* Problem to work on: The lines to repeat run from the one containing "pinky tip: (323, 188)" through the last line of the records below; repeat them exactly and give nothing more.

[Collected data]
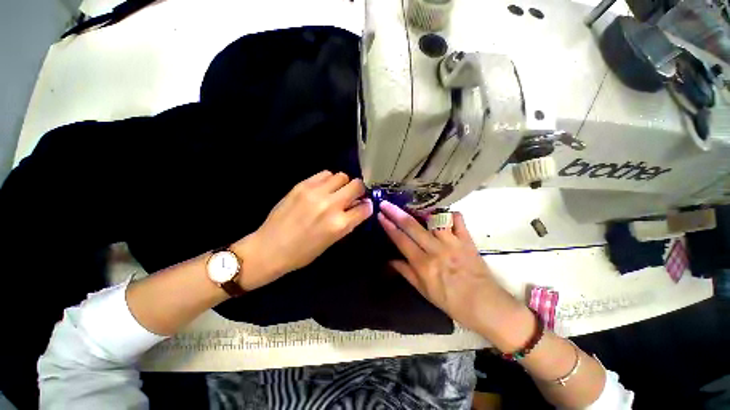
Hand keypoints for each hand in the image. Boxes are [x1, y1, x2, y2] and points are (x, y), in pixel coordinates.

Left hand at [234, 171, 372, 289]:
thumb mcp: (332, 241)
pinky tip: (323, 188)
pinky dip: (329, 179)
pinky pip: (325, 174)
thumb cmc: (303, 252)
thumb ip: (348, 222)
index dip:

* Finished task:
pinky tip: (323, 188)
pinky dip: (329, 179)
pinky pip: (325, 174)
thumb cmc: (303, 252)
thumb ip: (348, 222)
index dip:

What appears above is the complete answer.